Tri-North middle schoolers protest dress code in last weeks of school

Region Filler

The girls at Tri-North Middle School had been fed up with the dress code for a while.

Shoulders had to be covered, shorts had to reach to the end of the fingertips and no excessively baggy clothes were allowed.

Less than a month before the end of the school year, one girl was “dress coded” for showing her shoulders while wearing a dress.

According to two female students at Tri-North, she was forced to sign a copy of the school’s dress code as a sort of contract.

“That was the last straw,” Erelyn Layden, an eighth grader at Tri-North said.

A group of eighth grade girls rallied around the cause and chose to protest what they considered sexist rules on the part of the school.

On the second to last Monday of the academic year, May 15, about 15 girls wore white shirts with the words “Not a distraction” written on the front.

Some of the shirts had additional phrases written on the back such as “I’m worth more than the length of my shorts.”

But the protest wasn’t enough.

Since every girl in the group is in eighth grade, they decided to do something for the next class before they all move on to high school.

After the protest, the girls set up a meeting with the guidance counselor about the school’s dress code policies.

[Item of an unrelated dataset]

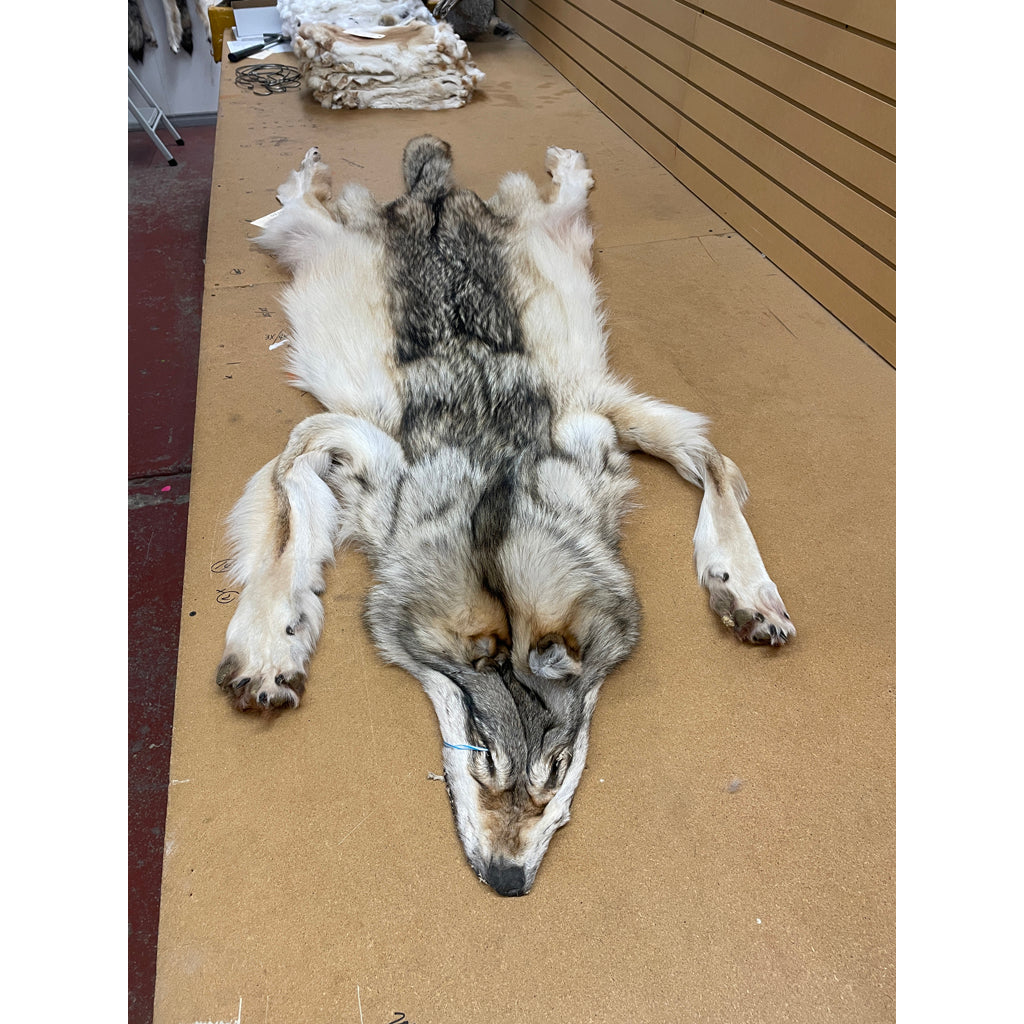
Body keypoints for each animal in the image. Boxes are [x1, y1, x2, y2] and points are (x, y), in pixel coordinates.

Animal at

With only two weeks of school left, the y were going to work on drafting a new dress code.

One that the Tri-North students find more fair and can be implemented long after the girls graduate.

The main changes include altering the no shoulder showing policy to requiring just one strap.

Shorts will no longer have to reach the end of the fingertips but will just have to cover the entire backside, eighth-grader Roxy Henry said.

Henry said some of the major changes she wanted to see from the dress code was getting rid of subjective language like “excessively”. Students aren’t permitted to wear excessively 
baggy clothing, but Henry said rules like that are up to the discretion of each teacher.

This could mean different enforcement for everyone.

In addition, Henry said they want more clearly defined rules on how teachers can and cannot enforce the dress code.

“When the dress code was being enforced it could be embarrassing because girls could get called out or pulled aside and it was very humiliating,” she said.

The group is working on revising the dress code with the guidance counselors.

Once they are finished, it will be submitted to the principal for review and approval.

There are also plans to have it presented to the school board in the hopes of spreading it to all 
schools in the Monroe County Community School Corporation, not just Tri-North.

But the girls have now finished middle school and will be moving on to high school.

Henry and Layden both said they were planning to continue to follow through on their plan even after they’ve moved on from Tri-North.

They added that many girls in the group plan to do the same.

“I am worried about moving on and losing our progress, but we’ve had a lot of support from seventh graders that are also concerned about the dress code,” Henry said. “We don’t want to abandon this issue when we move on.”

Roxy’s father, Chama Henry, said he was impressed by the girls’ motives.

They want to change the policy for the students that come after them. Instead of focusing on themselves, they are looking for long-term change, he said.

Chama said he found out about the protest about a week before they did it.

Roxy approached him and asked what he thought about it and whether he would be mad if she got in trouble.

He told her that he would support her and to go ahead and do what she felt was necessary.

“She hasn’t had an opportunity in the past, but she’s hit a point in her life where she has opinions and wants to make them known,” Chama said. “I feel like at their age they can’t vote yet, there’s certain things they can’t do, but when they have the opportunity to voice their opinions they’re going to go for it. They’re going to take an opportunity to change the world that way.”

Roxy said that is one of the things she learned 
most and wants others to learn from the experience and hearing about the 
protest.

She said young people have a voice and want to change things they find unfair or discriminatory.

“We want change,” she said. “We have that power too as long as we are united together to change what concerns us in our schools and our communities and our lives.”